Would such a clear warning amount to a repudiation of “Global Zero,” a policy articulated by President Obama in 2009 and warmly welcomed by many NATO members? Some allies might fear so. But a more explicit declaratory policy adapting this language to today’s circumstances would not entail new systems or reverse the steps made bilaterally by the United States and Russia through the New START Treaty or other initiatives to reduce numbers of nuclear weapons; it would acknowledge that the world without nuclear weapons that the United States and NATO seek is not the world that exists today, highlighting instead the risks and dangers of Russia’s nuclear saber rattling.
NATO has demonstrated since the end of the Cold War that it stands ready to reduce its reliance on nuclear weapons. The 2010 Strategic Concept made a clear offer to discuss further reductions with Russia, especially tactical weapons, to which Russia has not responded. The 2011 New START Treaty also underscored U.S. willingness to further reduce its strategic nuclear weapons. NATO should continue to reiterate that interest, but a reduction of the risk of nuclear weapons being used depends on a willing partner, which Russia (in light of its reported INF violations in addition to its aggression in Ukraine) does not appear presently to be.
Over time, depending on Russia’s future policy and posture, a stronger declaratory policy might be complemented by additional steps related to the force and/or posture of allied nuclear forces or their readiness. But this is not required today, and it should not be foreordained, as it would depend on future developments.
What is needed at this stage from a practical standpoint is continued commitment by NATO members to participate in the nuclear mission, since broad support is key to its credibility, beyond the strategic arsenals of France, the United States, and the United Kingdom. Each NATO summit has stressed the importance of NATO allies participating in nuclear roles (for those countries not hosting U.S. nuclear weapons, this involves among other things filling tactical air roles that would support nuclear missions). The deterrent must remain effective, including in the context of an increasing Russian anti-access/area denial challenge, which means continuing the modernization of the force and the platforms it depends on. A more active program to exercise nuclear capabilities, still separated from conventional exercises, would demonstrate concrete action by allies to deepen the credibility of this assurance. Greater participation of nonnuclear allies in such exercises would do so too.
A position of greater clarity should underscore NATO’s determination to preserve peace and prevent coercion and, therefore, bolster an effective deterrence policy.

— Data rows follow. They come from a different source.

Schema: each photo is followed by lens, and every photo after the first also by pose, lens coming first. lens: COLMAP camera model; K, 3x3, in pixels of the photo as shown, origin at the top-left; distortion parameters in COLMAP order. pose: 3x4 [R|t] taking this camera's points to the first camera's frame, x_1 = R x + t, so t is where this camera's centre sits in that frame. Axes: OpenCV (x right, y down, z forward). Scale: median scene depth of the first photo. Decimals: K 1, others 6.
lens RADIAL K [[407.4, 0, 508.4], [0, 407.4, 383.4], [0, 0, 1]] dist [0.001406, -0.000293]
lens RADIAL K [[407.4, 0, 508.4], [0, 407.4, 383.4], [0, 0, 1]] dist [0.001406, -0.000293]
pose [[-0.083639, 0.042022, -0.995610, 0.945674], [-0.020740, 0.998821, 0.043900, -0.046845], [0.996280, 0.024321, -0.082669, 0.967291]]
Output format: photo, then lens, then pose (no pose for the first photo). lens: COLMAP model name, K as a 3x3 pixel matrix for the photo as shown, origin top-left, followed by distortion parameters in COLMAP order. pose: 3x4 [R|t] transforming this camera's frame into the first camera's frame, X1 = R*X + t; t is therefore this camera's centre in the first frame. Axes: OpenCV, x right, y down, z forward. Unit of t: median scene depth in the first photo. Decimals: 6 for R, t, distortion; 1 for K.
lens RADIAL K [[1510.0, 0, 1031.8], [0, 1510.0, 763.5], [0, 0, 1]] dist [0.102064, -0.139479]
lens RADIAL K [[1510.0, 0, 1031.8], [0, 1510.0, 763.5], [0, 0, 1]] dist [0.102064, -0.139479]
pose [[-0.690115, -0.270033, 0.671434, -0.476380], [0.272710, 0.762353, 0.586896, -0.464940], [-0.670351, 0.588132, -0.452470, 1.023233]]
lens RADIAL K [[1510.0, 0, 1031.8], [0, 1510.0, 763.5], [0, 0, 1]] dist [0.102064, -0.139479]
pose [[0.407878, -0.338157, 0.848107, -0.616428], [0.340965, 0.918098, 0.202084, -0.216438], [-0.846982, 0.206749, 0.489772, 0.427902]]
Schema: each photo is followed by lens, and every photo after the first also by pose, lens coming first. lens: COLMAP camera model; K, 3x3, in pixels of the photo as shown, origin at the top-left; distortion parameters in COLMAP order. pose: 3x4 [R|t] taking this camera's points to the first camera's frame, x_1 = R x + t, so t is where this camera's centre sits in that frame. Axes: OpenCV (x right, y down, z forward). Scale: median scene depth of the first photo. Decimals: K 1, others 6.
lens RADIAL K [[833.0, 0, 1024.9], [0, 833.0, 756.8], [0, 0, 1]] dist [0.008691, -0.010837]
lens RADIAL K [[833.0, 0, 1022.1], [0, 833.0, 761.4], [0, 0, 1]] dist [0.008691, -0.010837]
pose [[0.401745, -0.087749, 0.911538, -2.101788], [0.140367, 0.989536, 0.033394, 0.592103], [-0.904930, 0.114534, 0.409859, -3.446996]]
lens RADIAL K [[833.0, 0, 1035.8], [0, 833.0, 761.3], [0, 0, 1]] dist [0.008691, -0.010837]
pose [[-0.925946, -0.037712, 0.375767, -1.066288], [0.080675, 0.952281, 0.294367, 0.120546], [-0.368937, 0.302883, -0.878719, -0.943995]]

It may also raise Russia’s readiness for constructive dialogue, including on nuclear issues, a prospect all NATO allies would welcome. Dialogue among NATO, its member states, and Russia seems more necessary than it has in a long time. Reinforcing the credibility of NATO’s deterrence, in which all allies have a role to play, rather than playing to Russia’s escalation-dominance strengths, is a path to greater strategic stability in Europe.
Jeffrey Rathke is a senior fellow and deputy director of the Europe Program at the Center for Strategic and International Studies (CSIS) in Washington, D.C. Simond de Galbert is a visiting fellow with the CSIS Europe Program.